DataONEorg / rdataone

R package for reading and writing data at DataONE data repositories
http://doi.org/10.5063/F1M61H5X
36 stars 19 forks source link

Added `as` argument to getObject #214

Closed isteves closed 6 years ago

isteves commented 6 years ago

This to allows users to specify what to pass to httr::content.

Now to get a csv directly into RStudio, you can do this:

cn <- dataone::CNode("PROD")
mn <- dataone::getMNode(cn, "urn:node:ARCTIC")
x <- getObject(mn, "urn:uuid:bf33c6ba-16e6-40de-8f87-1b78ecefbae8", as = "parsed")

@gothub

gothub commented 6 years ago

@isteves when we discussed this PR, we saw that specifying as="parsed" for a NetCDF file caused an error, as the mime package that httr::content calls has a different MIME-TYPE for NetCDF that some DataONE objects can have. This could happen for other data files, which is a problem because with the current method (before these changes), raw is always specified and will always work. Seem like we need to have some error handling in here, so that if that error happens we will fall back to raw. Also, how does the arg as interact with the arg path that was checked in during a previous PR (and is now a conflict in the arg list, which I can fix during the PR accept)?

mbjones commented 6 years ago

Great suggestion. This PR has similar issues in changing the MN API as PR #208. See the discussion there for details. Can we find a way to accomplish your goals but also stay true to the definition of getObject in the DataONE API?

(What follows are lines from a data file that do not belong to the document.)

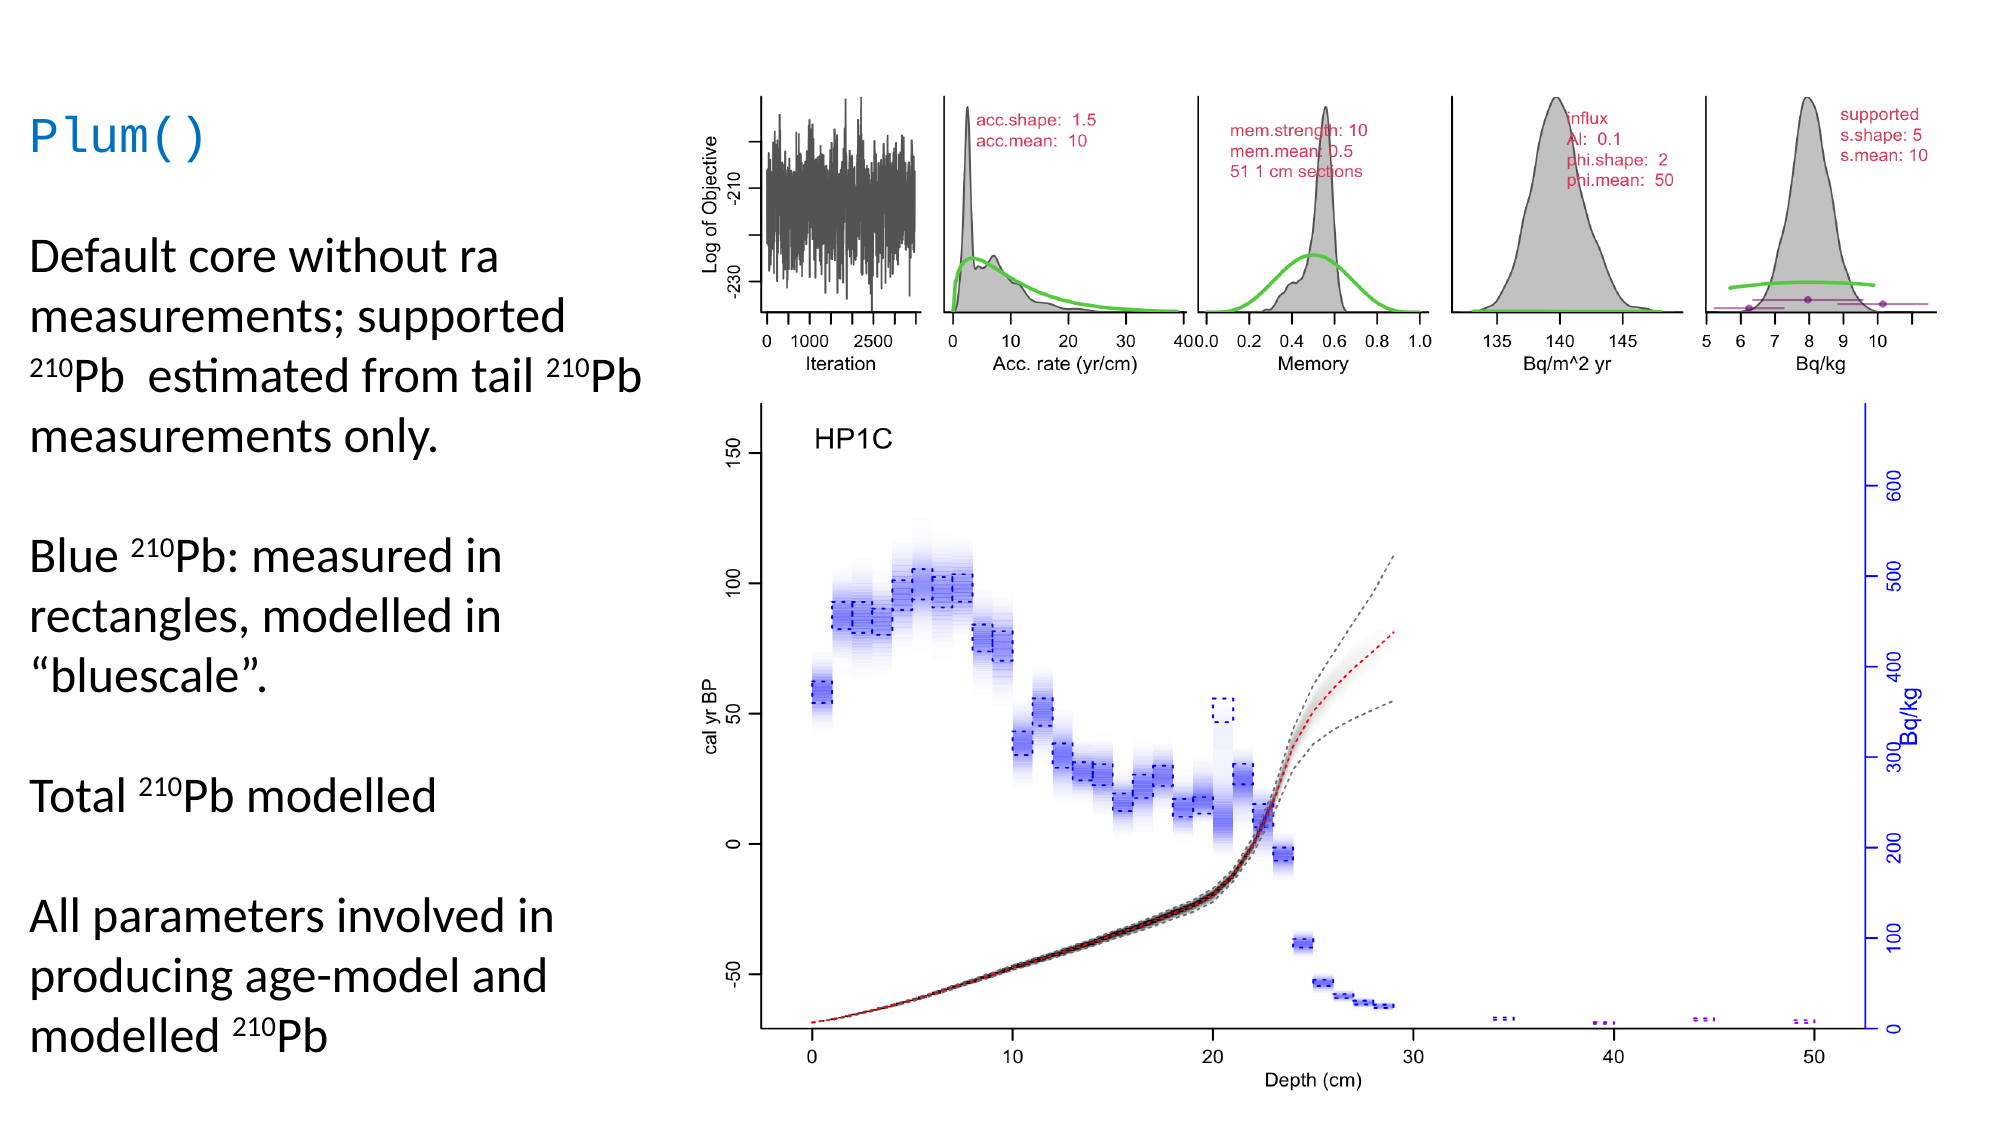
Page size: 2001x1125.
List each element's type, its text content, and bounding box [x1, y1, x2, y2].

text_box Plum() Default core without ra measurements; supported 210Pb estimated from tail 210Pb measurements only. Blue 210Pb: measured in rectangles, modelled in “bluescale”. Total 210Pb modelled All parameters involved in producing age-model and modelled 210Pb [14, 95, 658, 1071]
picture [690, 74, 1959, 1097]
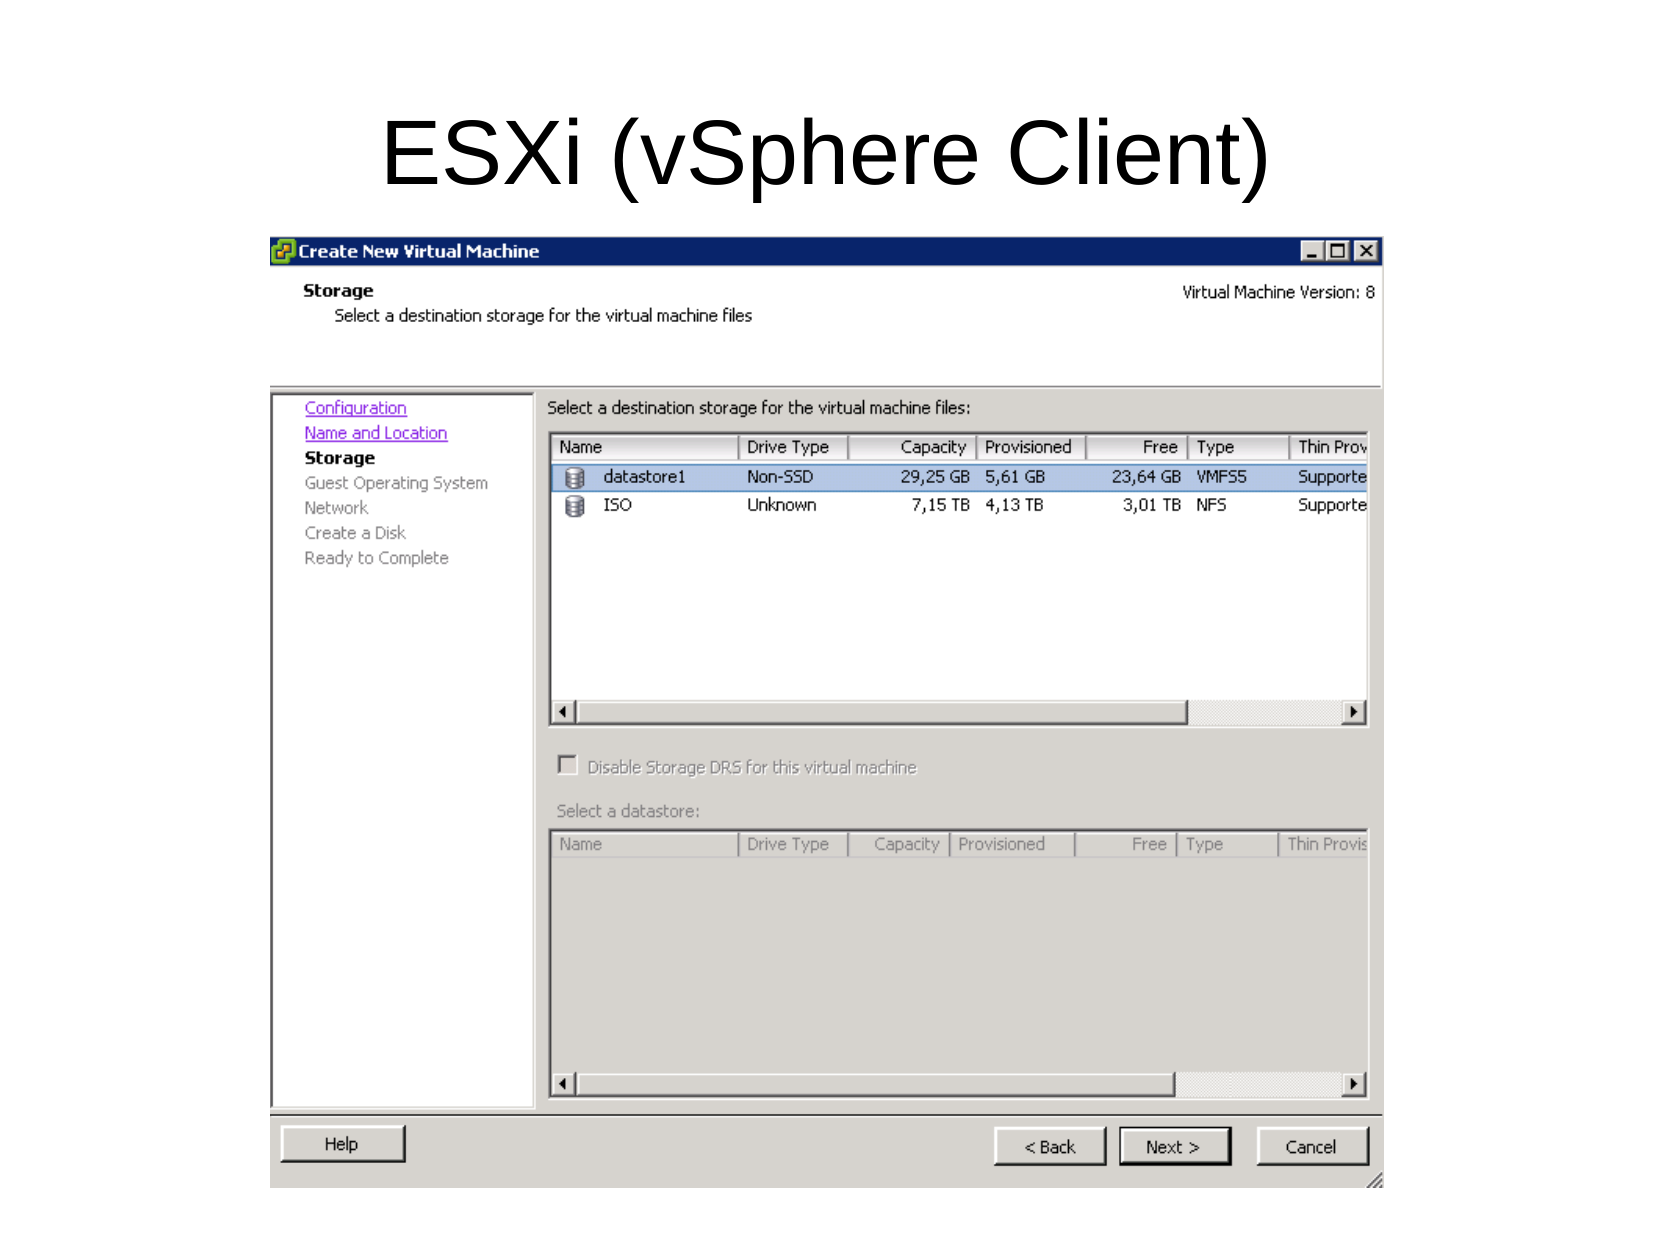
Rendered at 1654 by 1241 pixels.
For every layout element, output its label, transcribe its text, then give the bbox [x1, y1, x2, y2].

picture [270, 236, 1384, 1188]
title ESXi (vSphere Client) [82, 49, 1571, 257]
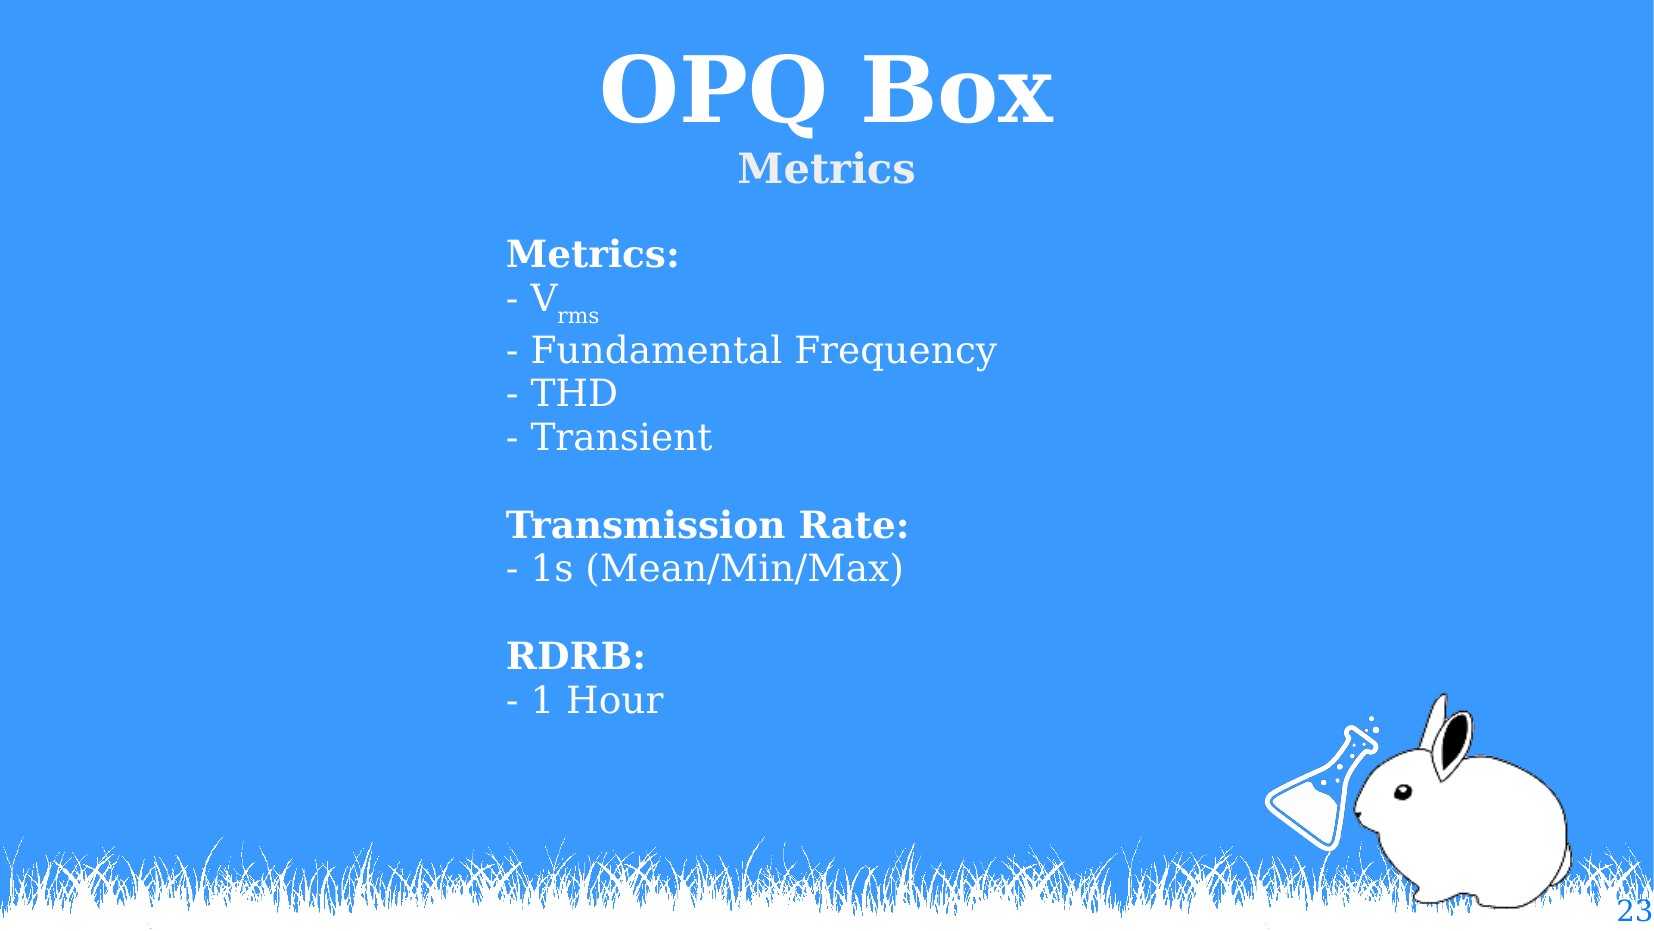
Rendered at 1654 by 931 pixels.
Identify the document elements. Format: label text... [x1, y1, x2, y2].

title OPQ Box Metrics [82, 36, 1571, 194]
text_box Metrics: - Vrms - Fundamental Frequency - THD - Transient Transmission Rate: - 1s (Mean/Min/Max) RDRB: - 1 Hour [491, 225, 1047, 817]
picture [0, 0, 1654, 931]
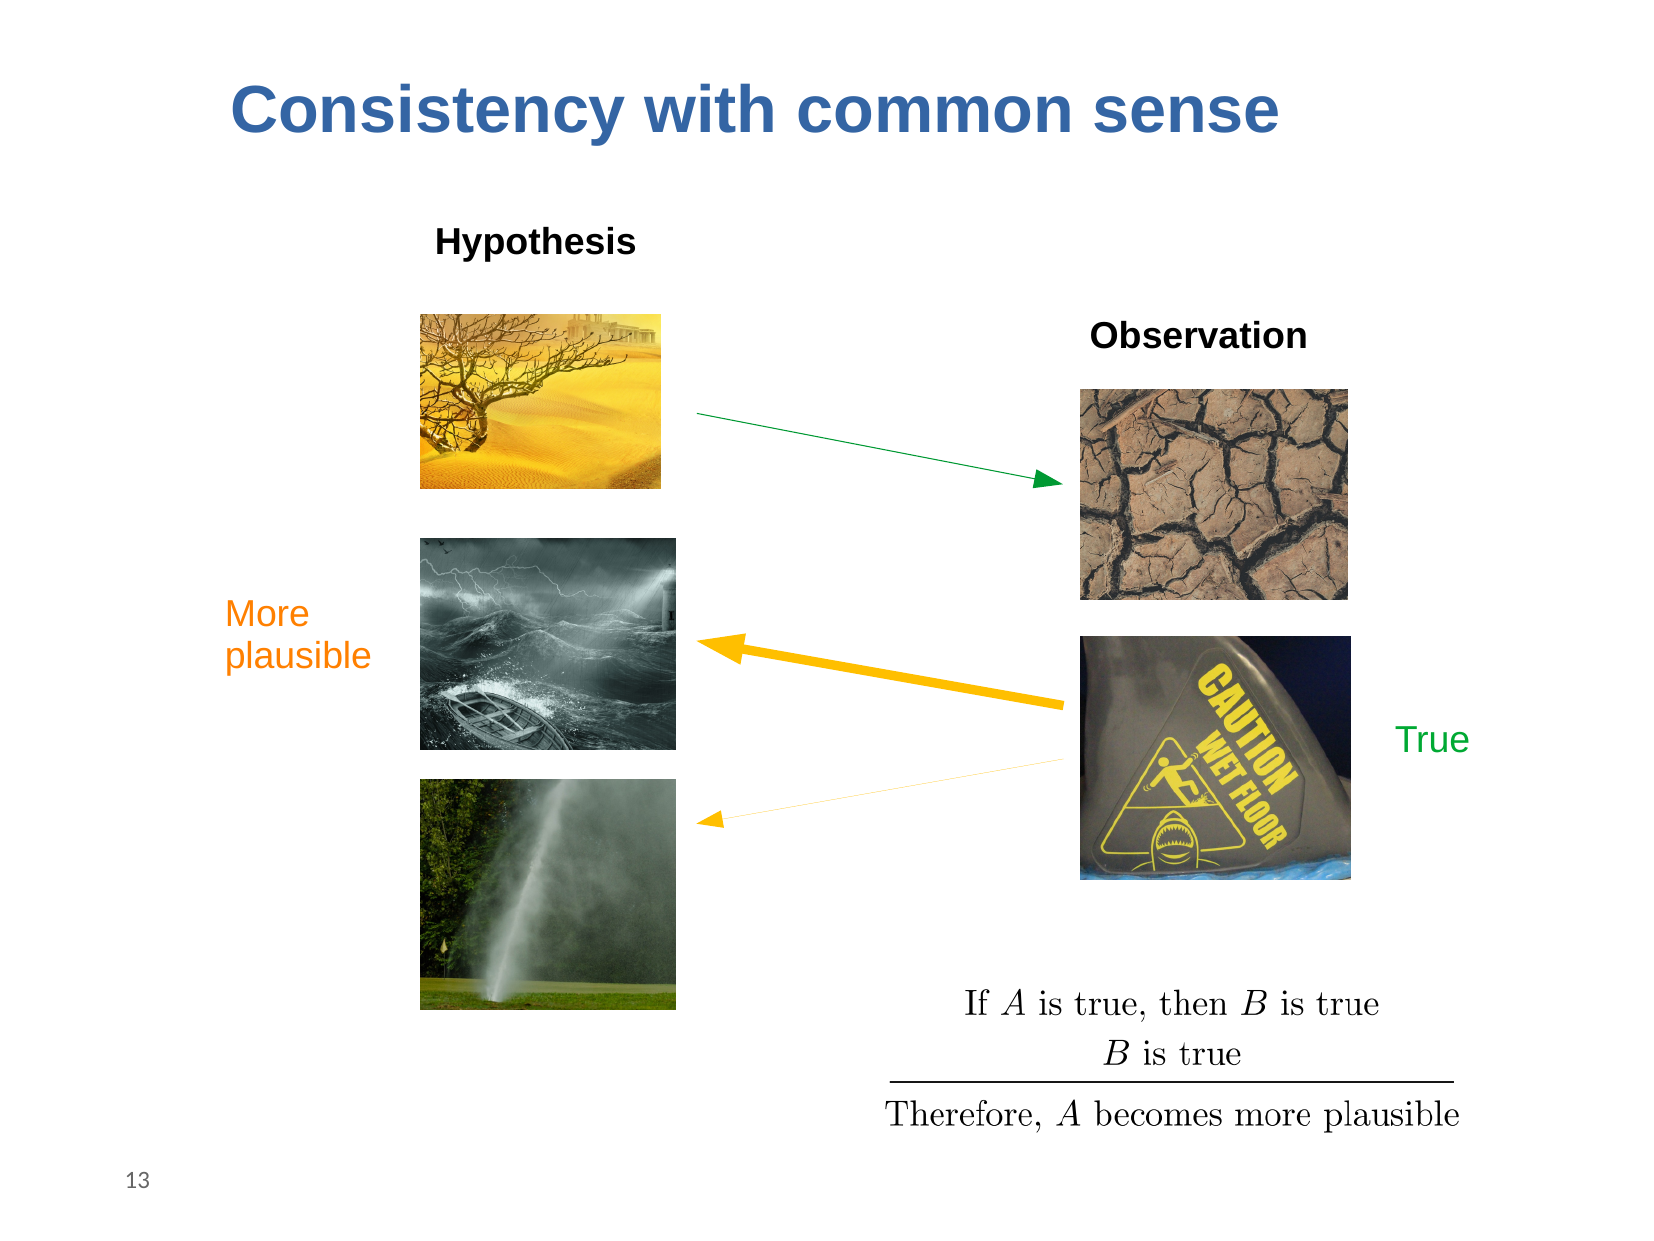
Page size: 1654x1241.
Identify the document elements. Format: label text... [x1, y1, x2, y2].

isteves commented 6 years ago

@mbjones, I chatted with @gothub about it a bit in person and read up on the issue/Slack discussion. Since the as argument is just passed to httr::content(), what do you think of implementing it with ...? Thus, getObject would still mirror the API but you could still add in the additional argument.

In case it's unclear, this is what I mean by the use of ...: (In our case, the function would be getObject and the extra argument would be as)

sum_plus_one <- function(variables, ...) {
    sum(variables, na.rm = FALSE, ...) + 1
}

sum_plus_one(c(1:10, NA), na.rm = TRUE)
isteves commented 6 years ago

Update: I can't actually do what I suggested because of a "multiple actual arguments" error that comes up. Apparently, na.rm is a special case that doesn't throw that error...

remove_a <- function(variables, ...) {
  gsub(pattern = "a", replacement = "", variables, ...)
}
remove_a("arctic")
remove_a("arctic", replacement = "t")

Still thinking about other ways of implementing this/writeDisk... I understand why the default output should match the API exactly, but I don't fully understand why extra "convenience" arguments can't be added. An alternative to as could be to write a parse function based on httr:::parse_auto, which could then be used with a DataObject. Not sure what the appropriate place for that would be (D1Client.R? datapack? datamgmt?)